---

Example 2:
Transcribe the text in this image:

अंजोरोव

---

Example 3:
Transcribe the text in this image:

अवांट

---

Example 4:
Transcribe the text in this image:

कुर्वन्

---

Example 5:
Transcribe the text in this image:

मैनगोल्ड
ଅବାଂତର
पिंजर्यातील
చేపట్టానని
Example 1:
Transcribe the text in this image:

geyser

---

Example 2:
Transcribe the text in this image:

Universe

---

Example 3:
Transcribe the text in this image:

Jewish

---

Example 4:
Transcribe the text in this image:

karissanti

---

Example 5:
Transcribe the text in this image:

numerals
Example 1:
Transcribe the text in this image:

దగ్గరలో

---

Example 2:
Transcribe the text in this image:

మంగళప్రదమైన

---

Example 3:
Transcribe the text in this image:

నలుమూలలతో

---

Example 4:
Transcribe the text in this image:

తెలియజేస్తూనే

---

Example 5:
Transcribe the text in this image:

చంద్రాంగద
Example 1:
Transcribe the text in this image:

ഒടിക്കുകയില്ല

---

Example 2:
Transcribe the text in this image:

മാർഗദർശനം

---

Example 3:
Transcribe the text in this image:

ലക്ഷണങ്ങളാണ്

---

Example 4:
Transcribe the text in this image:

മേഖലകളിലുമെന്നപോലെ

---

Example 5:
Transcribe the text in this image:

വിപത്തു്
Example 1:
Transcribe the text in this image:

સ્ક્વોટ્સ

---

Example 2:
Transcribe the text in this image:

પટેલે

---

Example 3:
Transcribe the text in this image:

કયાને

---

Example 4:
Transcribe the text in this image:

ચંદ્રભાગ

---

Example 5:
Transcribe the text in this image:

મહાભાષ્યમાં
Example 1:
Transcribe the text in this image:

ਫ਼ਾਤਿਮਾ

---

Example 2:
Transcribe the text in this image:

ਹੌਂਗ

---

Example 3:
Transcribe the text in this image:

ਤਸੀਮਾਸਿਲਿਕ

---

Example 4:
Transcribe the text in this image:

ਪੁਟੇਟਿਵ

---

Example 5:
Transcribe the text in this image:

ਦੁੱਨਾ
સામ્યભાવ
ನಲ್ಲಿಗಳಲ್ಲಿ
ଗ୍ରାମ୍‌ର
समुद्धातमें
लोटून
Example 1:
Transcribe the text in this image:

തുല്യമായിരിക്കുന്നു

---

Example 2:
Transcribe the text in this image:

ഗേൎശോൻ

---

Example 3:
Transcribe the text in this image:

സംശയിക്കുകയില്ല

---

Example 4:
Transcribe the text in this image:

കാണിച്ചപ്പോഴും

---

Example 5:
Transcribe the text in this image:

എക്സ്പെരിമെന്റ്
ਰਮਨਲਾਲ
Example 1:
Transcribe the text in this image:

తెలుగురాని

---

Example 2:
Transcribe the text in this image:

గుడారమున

^^^^^^^^

» EXERCISE INSTRUCTIONS
Recite the full listing above exactly.

» ANSWER SPACE
---

Example 2:
Transcribe the text in this image:

अंजोरोव

---

Example 3:
Transcribe the text in this image:

अवांट

---

Example 4:
Transcribe the text in this image:

कुर्वन्

---

Example 5:
Transcribe the text in this image:

मैनगोल्ड
ଅବାଂତର
पिंजर्यातील
చేపట్టానని
Example 1:
Transcribe the text in this image:

geyser

---

Example 2:
Transcribe the text in this image:

Universe

---

Example 3:
Transcribe the text in this image:

Jewish

---

Example 4:
Transcribe the text in this image:

karissanti

---

Example 5:
Transcribe the text in this image:

numerals
Example 1:
Transcribe the text in this image:

దగ్గరలో

---

Example 2:
Transcribe the text in this image:

మంగళప్రదమైన

---

Example 3:
Transcribe the text in this image:

నలుమూలలతో

---

Example 4:
Transcribe the text in this image:

తెలియజేస్తూనే

---

Example 5:
Transcribe the text in this image:

చంద్రాంగద
Example 1:
Transcribe the text in this image:

ഒടിക്കുകയില്ല

---

Example 2:
Transcribe the text in this image:

മാർഗദർശനം

---

Example 3:
Transcribe the text in this image:

ലക്ഷണങ്ങളാണ്

---

Example 4:
Transcribe the text in this image:

മേഖലകളിലുമെന്നപോലെ

---

Example 5:
Transcribe the text in this image:

വിപത്തു്
Example 1:
Transcribe the text in this image:

સ્ક્વોટ્સ

---

Example 2:
Transcribe the text in this image:

પટેલે

---

Example 3:
Transcribe the text in this image:

કયાને

---

Example 4:
Transcribe the text in this image:

ચંદ્રભાગ

---

Example 5:
Transcribe the text in this image:

મહાભાષ્યમાં
Example 1:
Transcribe the text in this image:

ਫ਼ਾਤਿਮਾ

---

Example 2:
Transcribe the text in this image:

ਹੌਂਗ

---

Example 3:
Transcribe the text in this image:

ਤਸੀਮਾਸਿਲਿਕ

---

Example 4:
Transcribe the text in this image:

ਪੁਟੇਟਿਵ

---

Example 5:
Transcribe the text in this image:

ਦੁੱਨਾ
સામ્યભાવ
ನಲ್ಲಿಗಳಲ್ಲಿ
ଗ୍ରାମ୍‌ର
समुद्धातमें
लोटून
Example 1:
Transcribe the text in this image:

തുല്യമായിരിക്കുന്നു

---

Example 2:
Transcribe the text in this image:

ഗേൎശോൻ

---

Example 3:
Transcribe the text in this image:

സംശയിക്കുകയില്ല

---

Example 4:
Transcribe the text in this image:

കാണിച്ചപ്പോഴും

---

Example 5:
Transcribe the text in this image:

എക്സ്പെരിമെന്റ്
ਰਮਨਲਾਲ
Example 1:
Transcribe the text in this image:

తెలుగురాని

---

Example 2:
Transcribe the text in this image:

గుడారమున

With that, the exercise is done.